By the end of China’s civil war in 1949, the country was severely damaged: its agriculture decimated, most transport routes destroyed, the industrial infrastructure looted by the Japanese. Despite chaos, poverty, and hunger, Mao Zedong successfully built a centrally planned economy and a self-reliant military.
The first Five-Year Plan in 1953 replaced individual farms with communal agriculture, developed heavy industry, and opened thousands of new factories.
By 1964 China was a nuclear power, and by 1970 it launched its first satellites. China asserted itself as a regional military power through successful defences of North Korea and North Vietnam against the Western capitalist bloc.
The song “The East is Red” became the revolutionary anthem of China, reflecting China’s growing self-awareness as the backstop of socialism in Asia.
When Mao’s main rival, Deng Xiaoping, came to power in 1978 he opened up the Chinese economy to foreign investment. Deng saw himself as a pragmatist, famously quoting the Sichuanese proverb: “it doesn’t matter if a cat is black or yellow, as long as it catches mice”, meaning economic success was more important than ideological purity.
The victory of the counter-revolution in the USSR in 1991 was celebrated by Western academics like Francis Fukuyama, who delusionally declared the “end of history”. Western academia saw it as proof that Western liberal democracy was the final and best form for organising human society. Henceforth, all countries would be forced to become replicas of the USA, either by soft means (i.e., NATO membership, World Bank and IMF loans) or hard (i.e., military invasions such as in Yugoslavia, Iraq, Afghanistan, Libya, and Syria). The bipolar world was replaced by a unipolar order dominated by Western capitalism.
China initially played along, joining the World Trade Organization in 2001. This was a continuation of the course set by Deng: “Socialism with Chinese Characteristics” for a new era. Accordingly, most manufacturing industries were privately owned and managed, while strategic industries like energy, banking and defence were fully owned and controlled by the state.
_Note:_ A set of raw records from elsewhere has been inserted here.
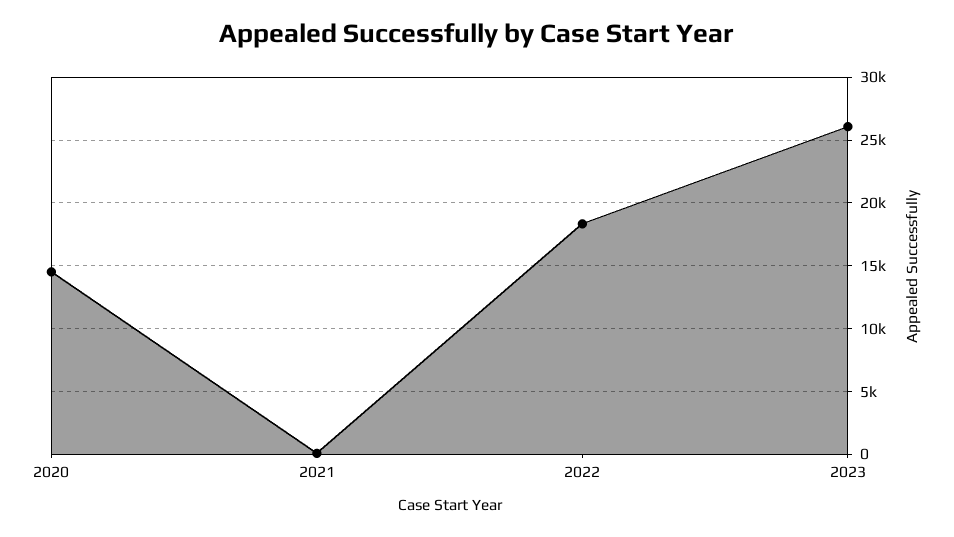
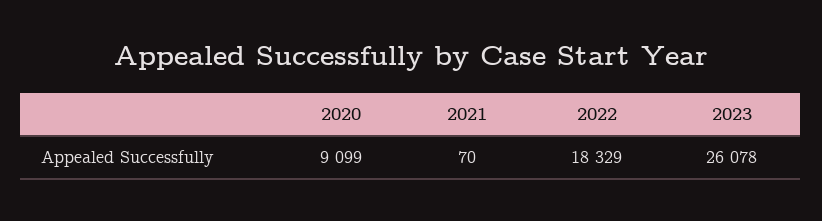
  {
-   "2020": 14500,
+   "2020": 9099,
    "2021": 70,
    "2022": 18329,
    "2023": 26078
  }

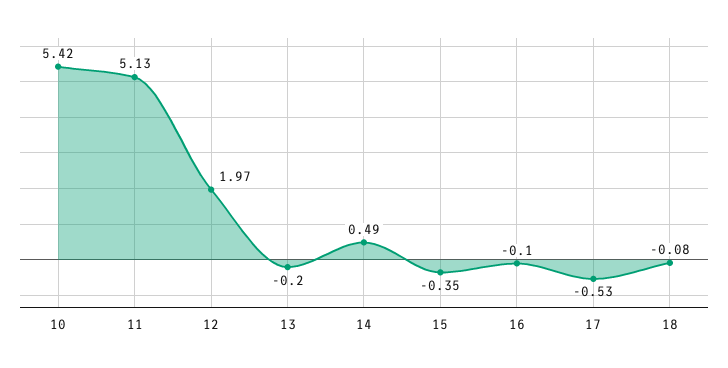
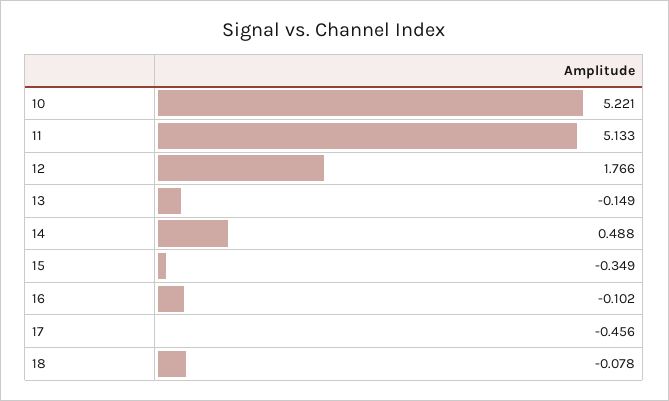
  {
-   "10": 5.42,
+   "10": 5.221,
    "11": 5.133,
-   "12": 1.97,
+   "12": 1.766,
-   "13": -0.2,
+   "13": -0.149,
    "14": 0.488,
    "15": -0.349,
    "16": -0.102,
-   "17": -0.53,
+   "17": -0.456,
    "18": -0.078
  }

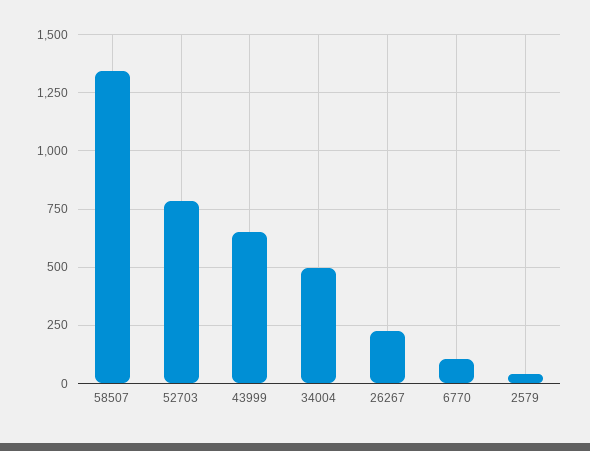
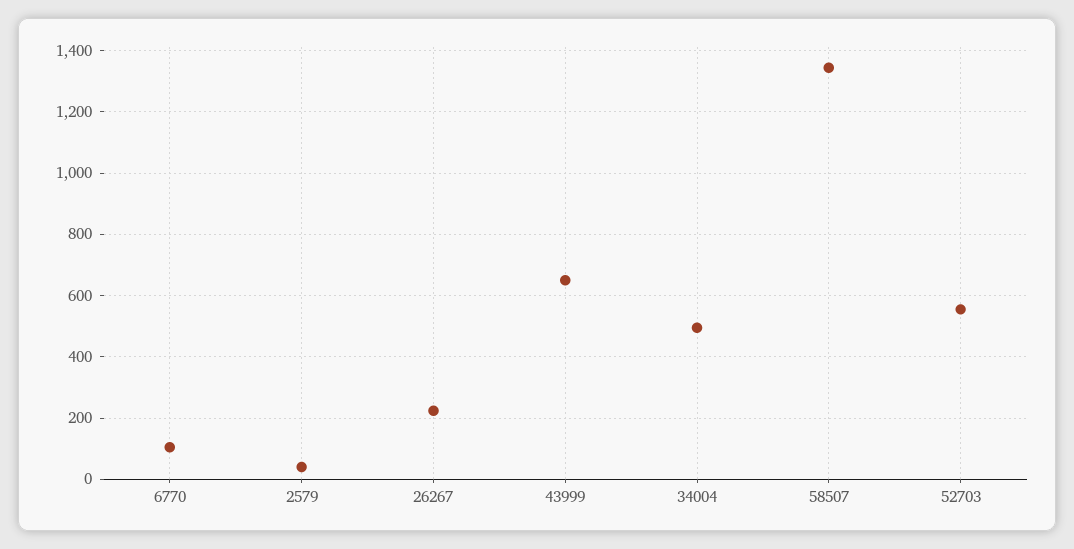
  {
    "58507": 1340,
-   "52703": 800,
+   "52703": 560,
    "43999": 660,
    "34004": 500,
    "26267": 220,
    "6770": 100,
    "2579": 40
  }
When Vladamir Putin became President of the Russian Federation in 1999, he set about restoring its position as a major power. He knew Russia could not afford to challenge US economic hegemony on its own, so in 2009 he joined the initiative of BRIC, an economic cooperation pact between the “emerging economies” of Brazil, Russia, India and China (South Africa joined a year later).
In 2013 the new Chinese Premier Xi Jinping unveiled his “Chinese Dream” of a strong, rich, and modern socialist country. Xi’s major foreign policy, the Belt and Road Initiative (BRI), has strengthened economic ties between China and dozens of countries in Asia-Pacific, Africa, Europe, and South America, created six new global economic corridors, and effectively ended Western hegemony in international development.
China is now the world’s manufacturing powerhouse. Beyond consumer goods, it leads in robotics, aerospace, semiconductors, AI, ICT, biopharmaceuticals, electric vehicles, and every other domain of cutting-edge manufacturing. Most remarkably of all, it has assumed this pivotal economic and geopolitical role without directly challenging the United States.
Trump’s tariffs are a desperate ploy to halt China’s inevitable rise and stem the equally inevitable decline of the United States. They mark the first time the United States has abandoned liberal economic policies since World War II. For three decades, the Zionist ruling class of the United States has bet everything on war: military and economic. Finally, they have met their match. The United States cannot win an economic war against China any more than they can win militarily.
China has out manoeuvred them. JD Vance’s recent derogatory remarks about Chinese peasants are more revealing of an ossified Western mentality than of Chinese realities. China has grown to the stature of a giant while the United States squandered its social and economic capital on war.
The USA has belatedly awoken to the fact that it has massively lost ground. Though declining, it is still very powerful and will not cede its hegemony lightly. That is why we are witnessing multiple crises and tectonic geopolitical shifts that could potentially lead to World War III.
But these risks should not distract us from the bigger picture: the East has arisen!